Wednesday, March 3, 2010

My toe HURTS!

I have nothing terribly fun to update. Jacob had physical therapy today. I have not seen any great improvement yet. He will start extra therapy next month and the lady seeing him now is going to try and see him a 2nd time a week. All the big appointments are next week. Neurologist on Monday for both babies. Hopefully Jacob will start new med to help with tight muscles. Andrew was suppose to have a EEG done, but I missed the appointment at the beginning of January and I had it rescheduled for the 25th of this month. I am going to take him anyway because he is suppose to have a 6 month follow up MRI. Andrew's hearing test is on Tuesday.

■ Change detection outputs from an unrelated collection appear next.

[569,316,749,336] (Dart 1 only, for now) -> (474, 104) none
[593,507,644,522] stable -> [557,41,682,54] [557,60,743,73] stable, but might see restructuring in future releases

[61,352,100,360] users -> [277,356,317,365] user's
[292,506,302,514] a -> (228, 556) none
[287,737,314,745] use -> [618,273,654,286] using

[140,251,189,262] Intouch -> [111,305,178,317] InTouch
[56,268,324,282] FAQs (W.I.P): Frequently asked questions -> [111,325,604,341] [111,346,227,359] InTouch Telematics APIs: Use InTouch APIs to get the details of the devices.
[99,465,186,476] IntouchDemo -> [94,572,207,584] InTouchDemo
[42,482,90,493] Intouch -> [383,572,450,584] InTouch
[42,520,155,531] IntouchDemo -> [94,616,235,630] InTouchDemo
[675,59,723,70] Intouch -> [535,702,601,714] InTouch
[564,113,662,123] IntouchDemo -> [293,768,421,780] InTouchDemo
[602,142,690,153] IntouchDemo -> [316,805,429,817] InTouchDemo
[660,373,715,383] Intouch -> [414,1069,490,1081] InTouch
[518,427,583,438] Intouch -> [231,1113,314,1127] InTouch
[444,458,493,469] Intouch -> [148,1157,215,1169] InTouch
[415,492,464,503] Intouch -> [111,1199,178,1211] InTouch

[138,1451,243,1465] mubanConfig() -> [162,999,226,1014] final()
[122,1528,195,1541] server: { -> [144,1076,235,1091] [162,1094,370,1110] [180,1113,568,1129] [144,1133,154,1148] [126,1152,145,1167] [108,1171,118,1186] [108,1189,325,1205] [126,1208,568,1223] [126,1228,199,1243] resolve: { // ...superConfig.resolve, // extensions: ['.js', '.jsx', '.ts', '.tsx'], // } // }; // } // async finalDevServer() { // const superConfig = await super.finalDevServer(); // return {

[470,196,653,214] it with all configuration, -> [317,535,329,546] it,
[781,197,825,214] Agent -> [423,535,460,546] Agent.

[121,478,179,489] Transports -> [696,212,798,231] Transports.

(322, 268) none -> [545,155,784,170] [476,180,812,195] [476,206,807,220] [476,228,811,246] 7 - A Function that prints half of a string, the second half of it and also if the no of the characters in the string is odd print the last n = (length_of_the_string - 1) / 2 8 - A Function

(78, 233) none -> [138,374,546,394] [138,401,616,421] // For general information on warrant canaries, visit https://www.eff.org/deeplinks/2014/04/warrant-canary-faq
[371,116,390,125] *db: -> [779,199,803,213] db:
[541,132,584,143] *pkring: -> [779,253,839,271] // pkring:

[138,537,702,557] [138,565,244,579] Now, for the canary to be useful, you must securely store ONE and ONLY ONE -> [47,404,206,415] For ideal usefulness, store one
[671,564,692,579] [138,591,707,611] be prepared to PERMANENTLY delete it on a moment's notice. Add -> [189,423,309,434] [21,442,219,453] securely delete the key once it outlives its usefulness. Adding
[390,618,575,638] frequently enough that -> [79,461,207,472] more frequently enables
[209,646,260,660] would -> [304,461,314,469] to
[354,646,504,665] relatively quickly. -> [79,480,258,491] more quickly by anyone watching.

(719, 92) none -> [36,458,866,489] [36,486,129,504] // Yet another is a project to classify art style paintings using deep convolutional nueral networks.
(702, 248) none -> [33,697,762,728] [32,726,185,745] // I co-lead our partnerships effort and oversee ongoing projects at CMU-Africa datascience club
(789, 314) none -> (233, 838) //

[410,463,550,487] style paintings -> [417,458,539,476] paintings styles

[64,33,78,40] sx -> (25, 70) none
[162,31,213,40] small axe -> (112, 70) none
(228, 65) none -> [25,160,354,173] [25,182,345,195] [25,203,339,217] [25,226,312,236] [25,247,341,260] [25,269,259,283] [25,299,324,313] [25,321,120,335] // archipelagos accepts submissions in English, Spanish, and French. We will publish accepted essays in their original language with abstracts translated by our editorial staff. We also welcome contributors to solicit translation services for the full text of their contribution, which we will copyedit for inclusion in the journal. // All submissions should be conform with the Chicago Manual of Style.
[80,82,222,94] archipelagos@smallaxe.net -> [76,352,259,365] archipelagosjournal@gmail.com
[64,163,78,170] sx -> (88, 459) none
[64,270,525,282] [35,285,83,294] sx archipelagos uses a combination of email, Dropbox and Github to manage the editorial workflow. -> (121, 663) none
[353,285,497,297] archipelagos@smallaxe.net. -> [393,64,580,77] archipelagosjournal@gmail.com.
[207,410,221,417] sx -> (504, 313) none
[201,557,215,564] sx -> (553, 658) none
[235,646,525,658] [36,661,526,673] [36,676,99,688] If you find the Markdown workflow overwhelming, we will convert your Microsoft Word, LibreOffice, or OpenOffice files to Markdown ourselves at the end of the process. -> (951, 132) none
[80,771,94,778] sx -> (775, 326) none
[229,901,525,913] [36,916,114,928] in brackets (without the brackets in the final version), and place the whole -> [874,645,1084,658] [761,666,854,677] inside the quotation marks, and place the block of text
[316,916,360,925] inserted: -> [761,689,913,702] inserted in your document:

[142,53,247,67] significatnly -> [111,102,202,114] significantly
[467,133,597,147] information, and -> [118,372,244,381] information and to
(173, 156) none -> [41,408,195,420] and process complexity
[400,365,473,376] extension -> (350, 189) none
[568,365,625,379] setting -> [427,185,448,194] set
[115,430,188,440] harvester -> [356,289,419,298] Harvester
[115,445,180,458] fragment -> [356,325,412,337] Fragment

Logan's headstone should be hear really soon next 2 weeks or so, I can't wait to see it. I took him some Tulips for his grave today. I miss him so much.

On a lighter subject. I was walking in my house yesterday with a handful of stuff. I wall into the kitchen and didn't notice that the floor was wet with dog pee! I slip fall flat on my back. My right foot went under the lip of the cabinet, but my big toe did not. My big toe met the top of my foot for the first time and hurt like hell. I lay on the floor in a dramatic screaming fit while Jack thought he was going to be super man and pick me up and take me to the hospital lol. My butt and back cleaned the dog pee up for Jack lol. We drove by the ER on the way home and seen 7 ambulances yes 7 parked waiting to take patients in. There was NO WAY I was going there broken foot or not. So, anyways I decided if I can bear weight on it then it is not broken and if something is, then it is a spare part anyways lol. It feels better today still hurts to move like it is jammed and just needs to be pulled, but NO FREAKING WAY am I doing that!

Babies finished a 5 day course of steroids today. Andrew is been almost as LOUD as Jacob. That kid needs to find his fingers again PLEASE! He woke up the other night at 1am and demanded to be held for over an hour. Poor baby. I think they are both working pretty hard on cutting some teeth. Andrew's sleeve was so wet the other morning I would have squeezed the drool out of it. YUCK! We have been working on getting our house back into shape. We got the living room, kitchen, and Ava's room done. Now just my room and the garage left. Then we will tackle outside! I want a Jacuzzi now! Haven't heard anything about Logan's life insurance money yet. I spent $9000 (income tax) in less than a week paying BILLS bills BILLS. We paid off our van and a bunch of little credit card debt. Now I am poor again :-( If we get his money we will put some away for the kids possibly replace our carpets in the main part of the house and maybe pay so more of our debt. LOL AND BUY A JACUZZI! LOL no! Bad Jennifer!